Lo ha rivelato lunedì scorso il commissario Ue responsabile dell’Immigrazione, Dimitris Avramopoulos, al termine di una riunione dei ministri dell’Interno. “In Grecia ci sono 20.000 persone mentre in Italia il numero è di 6.000 registrati per la relocation, in gran parte eritrei”, ha spiegato Avramopoulos.

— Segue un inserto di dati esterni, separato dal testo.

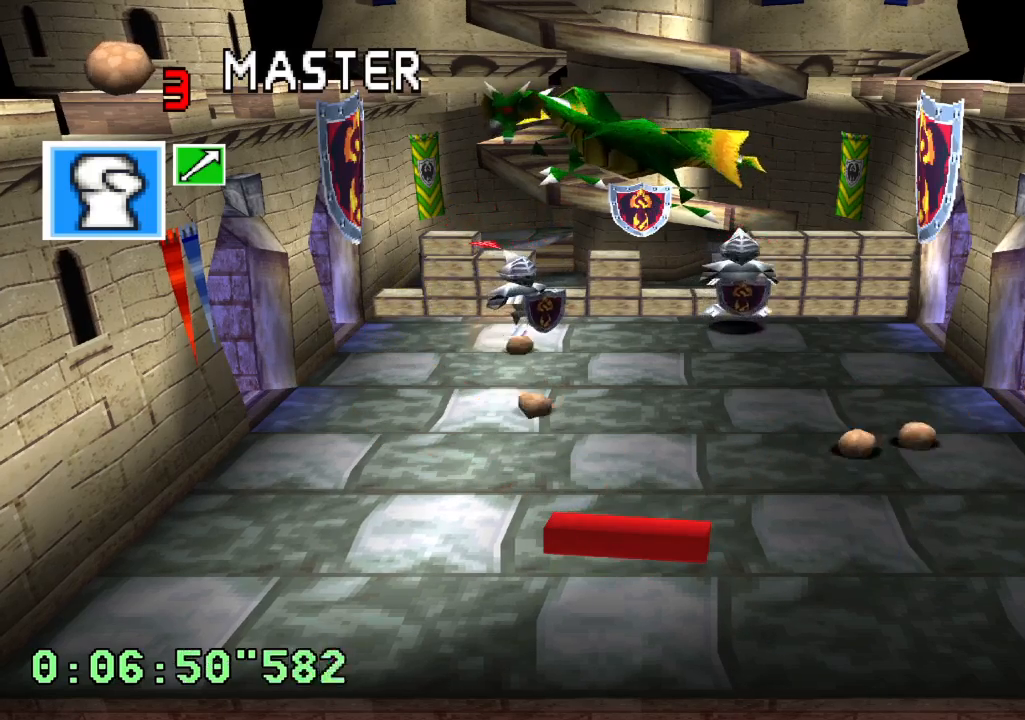
{"dt_ms": 500, "buttons": ["R2"], "left_stick": "center", "right_stick": "center", "events": []}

Il motivo è che gli eritrei sono gli unici africani ai quali viene riconosciuto dall’Europa il diritto d’asilo a causa della natura particolarmente dispotica del suo governo, anche se poi Bruxelles non spiega per quale ragione allo stesso regime dell’Asmara donerà nei prossimi anni oltre 300 milioni di euro in aiuti allo sviluppo.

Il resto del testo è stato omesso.